While the victim of StrandHogg is then directed to the legitimate app once they put in their login details, anther strand to the fake page sends the captured data to the attacker, and thus compromises the victim's data.

Worryingly, it was found that most of the top 500 apps in Google Play were vulnerable to being exploited. Instead, it uses a vulnerability in the multi-tasking system of Android (called "taskAffinity") to carry out malicious activities.

Feds Arrest Programmer for Giving Cryptocurrency Talk in North Korea
Buterin went on to say that it is important to know the point of view of people and countries other than one's own. If convicted, the 36-year-old man, U.S. citizen and resident of Singapore, faces up to 20 years in prison.

"The specific malware sample which Promon analyzed did not reside on Google Play but was installed through several dropper apps/hostile downloaders distributed on Google Play", the researchers added.

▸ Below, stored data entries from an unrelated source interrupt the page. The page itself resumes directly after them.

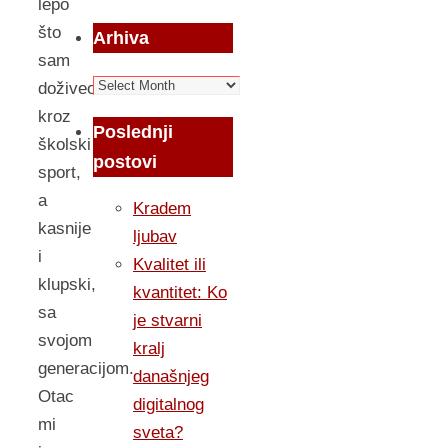
lepo
što
Arhiva
sam
Arhiva
doživeo
kroz
Poslednji
školski
postovi
sport,
a
Kradem
kasnije
ljubav
i
Kvalitet ili
klupski,
kvantitet: Ko
sa
je stvarni
svojom
kralj
generacijom.
današnjeg
Otac
digitalnog
mi
sveta?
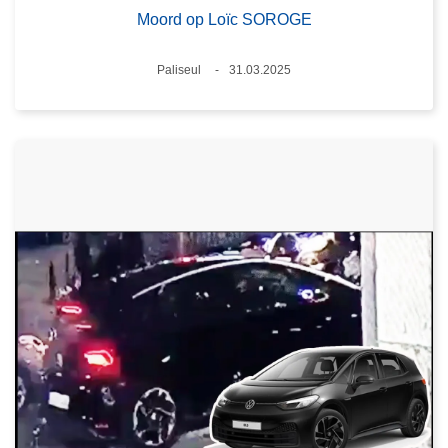
Moord op Loïc SOROGE
Plaats
Paliseul
31.03.2025
Datum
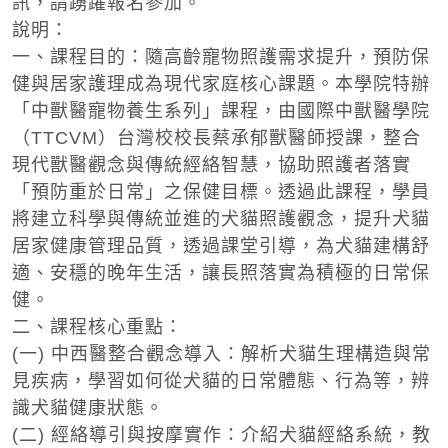
訊，請踴躍報名參加。
說明：
一、課程目的：隨高齡寵物照護需求提升，預防保
健與居家護理成為現代家庭核心課題。本學院特辦
「中獸醫寵物養生系列」課程，由國際中獸醫學院
（
TTCVM
）台灣校校長蔡承郁獸醫師授課，整合
現代獸醫觀念與傳統經絡智慧，協助照護者落實
「預防重於日常」之保健目標。透過此課程，學員
將建立科學與傳統並進的犬貓照護觀念，提升犬貓
居家健康管理品質，透過課堂引導，為犬貓建構舒
適、安穩的晚年生活，讓長照落實為積極的日常保
健。
二、課程核心重點：
(
一
)
中西醫整合觀念導入：解析犬貓生理構造與常
見疾病，學習如何從犬貓的日常體態、行為等，辨
識犬貓健康狀態。
(
二
)
經絡導引與按摩實作：介紹犬貓經絡系統，教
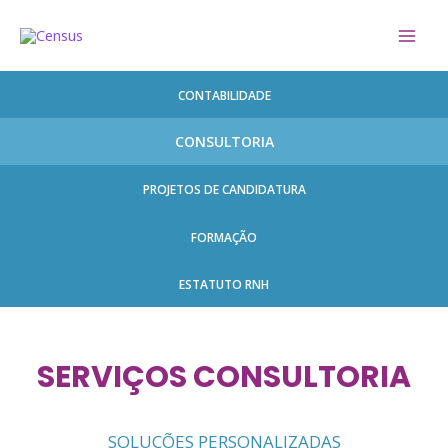
CONTABILIDADE
CONSULTORIA
PROJETOS DE CANDIDATURA
FORMAÇÃO
ESTATUTO RNH
SERVIÇOS CONSULTORIA
SOLUÇÕES PERSONALIZADAS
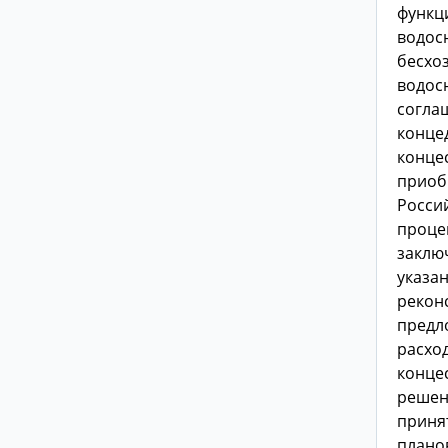
функц
водос
бесхо
водос
согла
конце
конце
приоб
Россий
проце
заклю
указа
рекон
предл
расход
конце
решен
принят
плано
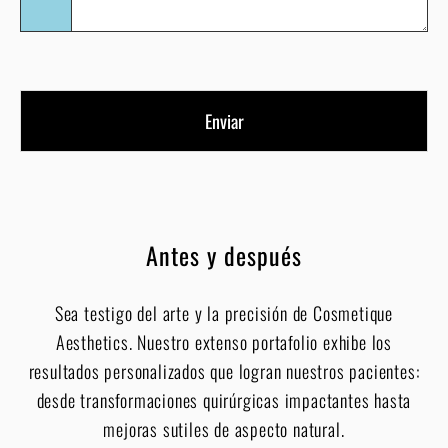
Antes y después
Sea testigo del arte y la precisión de Cosmetique
Aesthetics. Nuestro extenso portafolio exhibe los
resultados personalizados que logran nuestros pacientes:
desde transformaciones quirúrgicas impactantes hasta
mejoras sutiles de aspecto natural.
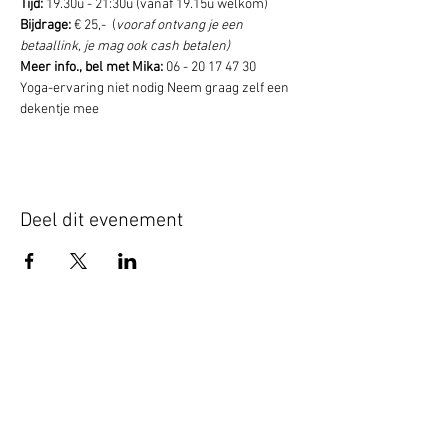
Tijd: 
19.30u - 21:30u (vanaf 19.15u welkom)  
Bijdrage: 
€ 25,-  (
vooraf ontvang je een 
betaallink, je mag ook cash betalen) 
Meer info., bel met Mika: 
06 - 20 17 47 30 
Yoga-ervaring niet nodig Neem graag zelf een 
dekentje mee
Deel dit evenement
Schrijf je hier in voor onze nieuwsbrief
Schrijf je in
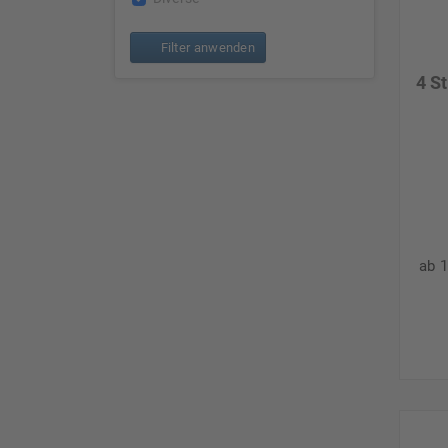
Filter anwenden
4 S
ab 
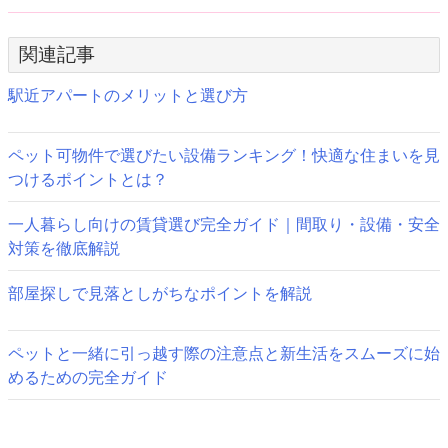
稿
ナ
関連記事
ビ
駅近アパートのメリットと選び方
ゲ
ー
ペット可物件で選びたい設備ランキング！快適な住まいを見
つけるポイントとは？
シ
ョ
一人暮らし向けの賃貸選び完全ガイド｜間取り・設備・安全
対策を徹底解説
ン
部屋探しで見落としがちなポイントを解説
ペットと一緒に引っ越す際の注意点と新生活をスムーズに始
めるための完全ガイド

"StrandHogg is unique because it enables sophisticated attacks without the need for the device to be rooted".

These particular apps have been removed by Google, but dropper apps often bypass Google Play's protections and trick users into downloading them by pretending to have the functionality of popular apps.

Google has responded to news of the vulnerability by saying: "We appreciate the researchers' work, and have suspended the potentially harmful apps they identified".

Recommended News

We are pleased to provide this opportunity to share information, experiences and observations about what's in the news.
Some of the comments may be reprinted elsewhere in the site or in the newspaper.
Thank you for taking the time to offer your thoughts.